Whether it would have gotten beyond what was basically political small talk is a moot point; personally I’m fairly sure Brown would have gotten into bed with the devil if it kept the party in government but the two situations are not entirely comparable in that the current talks are much more substantive and we never got to find out if the rest of the Labour party would have been okay with a Labour-DUP alliance. Brown would have likely faced a major internal revolt had he agreed to the sort of policies the DUP currently espouse.

Of course, it’s also entirely possible that Brown never intended a Labour-DUP alliance and was merely trying to stop the DUP from joining up with the Conservatives on the assumption that the LibDems wouldn’t do so. Had the LibDems not said yes, the Tories would have had to scrape together every bit of support they could elsewhere, so sowing dissent amongst the right-wing parties would have also served Brown’s agenda.

Speculation is fun.

Try reading the copy of the tweet from Caroline Lucas immediately below that. And the one from Ian Paisley (the younger one) about Labour in 2015.

Let me quote them for you:

Is Guido Fawkes actually seen as a reliable news source? I see him as the equivalent of the Sun.

You mean Caroline Flint. If you are going to quote tweets as proof of your claim that Gordon Brown tried “to form an alliance with the DUP” you should at least attribute them properly.

By the way, the Ian Paisley tweet actually quotes another tweet by Mark Wallace of ConservativeHome that links back to…you guessed it, the Irish News story that quotes the Blumenthal email.

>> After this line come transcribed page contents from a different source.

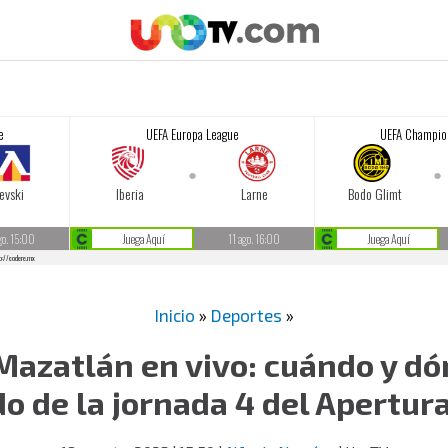
Inicio
»
Deportes
»
Mazatlán en vivo: cuándo y dó
do de la jornada 4 del Apertur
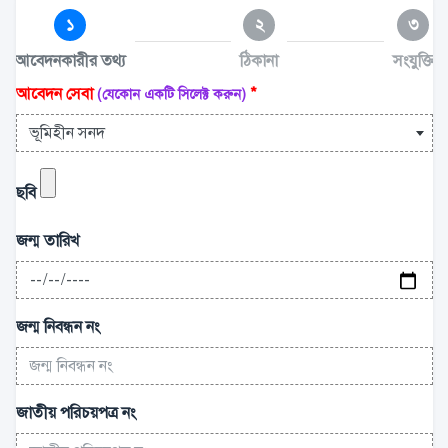
১
২
৩
আবেদনকারীর তথ্য
ঠিকানা
সংযুক্তি
আবেদন সেবা
*
(যেকোন একটি সিলেক্ট করুন)
ভূমিহীন সনদ
ছবি
জন্ম তারিখ
জন্ম নিবন্ধন নং
জাতীয় পরিচয়পত্র নং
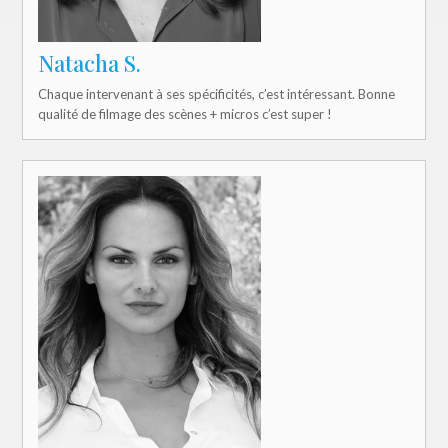
Natacha S.
Chaque intervenant à ses spécificités, c’est intéressant. Bonne
qualité de filmage des scènes + micros c’est super !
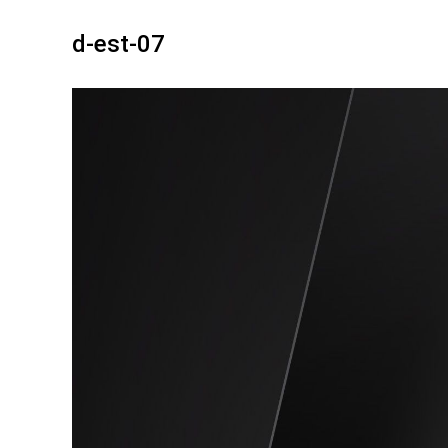
d-est-07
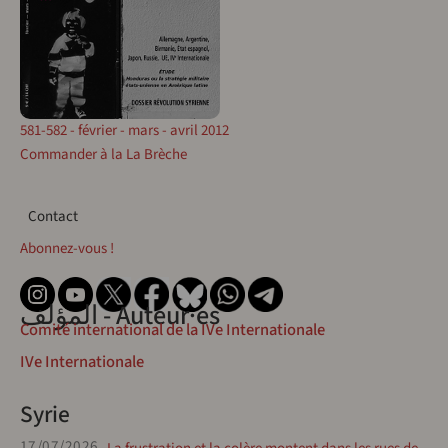
581-582 - février - mars - avril 2012
Commander à la La Brèche
Contact
Contact
Abonnez-vous !
المؤلف - Auteur·es
Comité international de la IVe Internationale
IVe Internationale
Syrie
17/07/2026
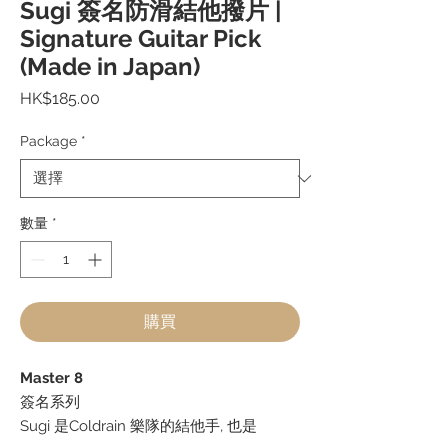
Sugi 簽名防滑結他撥片 |
Signature Guitar Pick
(Made in Japan)
價
HK$185.00
格
Package
*
數量
*
購買
Master 8
簽名系列
Sugi 是Coldrain 樂隊的結他手, 也是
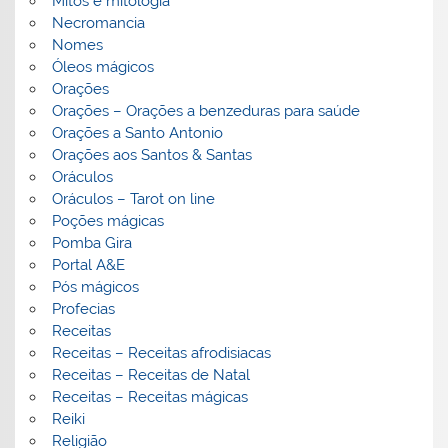
Mitos e mitologia
Necromancia
Nomes
Óleos mágicos
Orações
Orações – Orações a benzeduras para saúde
Orações a Santo Antonio
Orações aos Santos & Santas
Oráculos
Oráculos – Tarot on line
Poções mágicas
Pomba Gira
Portal A&E
Pós mágicos
Profecias
Receitas
Receitas – Receitas afrodisiacas
Receitas – Receitas de Natal
Receitas – Receitas mágicas
Reiki
Religião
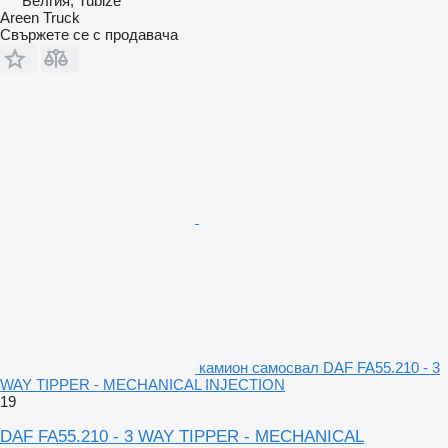
Белгия, Tubize
Areen Truck
Свържете се с продавача
камион самосвал DAF FA55.210 - 3
WAY TIPPER - MECHANICAL INJECTION
19
DAF FA55.210 - 3 WAY TIPPER - MECHANICAL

Your evidence of is laughably thin.

I refer you to my Telegraph link above. Brown certainly approached the DUP in 2010. What his real agenda was is another matter.

I did. I cited it upthread.

At least you’re now admitting I’m correct.

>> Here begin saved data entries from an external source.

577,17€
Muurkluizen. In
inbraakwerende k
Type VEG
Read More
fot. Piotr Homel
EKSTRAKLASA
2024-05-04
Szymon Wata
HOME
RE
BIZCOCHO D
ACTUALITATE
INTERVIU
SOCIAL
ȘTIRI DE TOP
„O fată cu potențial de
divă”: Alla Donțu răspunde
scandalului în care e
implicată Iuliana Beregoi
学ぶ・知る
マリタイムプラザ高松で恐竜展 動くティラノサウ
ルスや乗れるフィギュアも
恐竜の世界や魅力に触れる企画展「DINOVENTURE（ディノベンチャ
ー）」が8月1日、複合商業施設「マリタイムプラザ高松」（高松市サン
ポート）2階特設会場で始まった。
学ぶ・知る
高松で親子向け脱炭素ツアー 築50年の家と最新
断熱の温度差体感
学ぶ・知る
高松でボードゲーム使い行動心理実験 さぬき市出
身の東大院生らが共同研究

That was pre-election though. Any coalition Labour could have put together post-election could probably have been made without the DUP, though it would have been sensible to at least keep them reasonably on side.

However, Quartz is trying to prove Labour hypocisy through comparing two dissimilar situations.

Just to clear this up,

You are wrong.

You asserted Labour tried to form an “alliance” with the DUP. Your cite of Tory gossip blog Order Order doesn’t make the claim you made.

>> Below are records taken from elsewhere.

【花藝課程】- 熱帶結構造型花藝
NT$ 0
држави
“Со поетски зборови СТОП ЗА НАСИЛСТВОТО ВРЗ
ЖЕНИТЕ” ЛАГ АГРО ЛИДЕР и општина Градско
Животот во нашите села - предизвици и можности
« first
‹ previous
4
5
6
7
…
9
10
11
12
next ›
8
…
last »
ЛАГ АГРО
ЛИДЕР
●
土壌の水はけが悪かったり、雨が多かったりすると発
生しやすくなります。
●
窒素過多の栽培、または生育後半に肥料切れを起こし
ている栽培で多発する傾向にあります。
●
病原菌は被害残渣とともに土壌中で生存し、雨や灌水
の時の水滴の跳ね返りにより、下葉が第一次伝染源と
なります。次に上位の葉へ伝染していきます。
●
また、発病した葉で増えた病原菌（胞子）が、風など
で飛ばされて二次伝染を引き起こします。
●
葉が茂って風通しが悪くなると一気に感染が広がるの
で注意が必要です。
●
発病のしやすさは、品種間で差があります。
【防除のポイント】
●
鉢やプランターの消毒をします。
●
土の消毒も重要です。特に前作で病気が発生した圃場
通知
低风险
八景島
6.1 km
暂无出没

You wrongly attributed Caroline Flint’s tweet to Caroline Lucas.

You cited Ian Paisley’s tweet as further proof of your claim. It also doesn’t back up your claim.

You ignored the fact that Ian Paisley’s tweet links back (eventually) to the same Irish News story that still doesn’t offer any evidence that Labour tried to “to form an alliance with the DUP”.

The reason for your being wrong in all these things can be adequately summed up by first post in reply to your claim.

That didn’t happen.

Whoops!

Mea culpa.

Actually it does, but don’t let that bother you.

Actually, he’s confirming it.

I’m sorry, but none of the parties are paragons of virtue. Likewise, none of them are evil incarnate.

If DUP eventually won’t join the Tories in the government, is a Grand Coalition of all the other parties at all plausible? Or does the failure of any leader to form a government automatically force a new election?

The Queen made an interesting choice of hat for today’s Speech:

The Government could still try to survive a confidence vote in the Commons. If they lose that, the parties have two weeks to create a new government with the confidence of the Commons. If that passes, Parliament is automatically dissolved.

And here’s the DUP confirming talks with Labour in 2010 and 2015.

No, that’s Nigel Dodds claiming the DUP had “correspondence and conversations” with Labour. There’s a world of difference between claiming something and confirming it. You must be able to grasp that, surely.

But anyway, why are you so hung about a deal that, even if it was discussed at any meaningful level, certainly didn’t happen? This idea being put about by the right wing media that there is some kind of equivalency between the Tory DUP pact and a purely hypothetical arrangement in 2010 or 2015, is thoroughly dishonest.

That sounds like just one more reason to expect this government to be shaky and short-lived. And for Brexit to ultimately happen essentially in name only, if at all.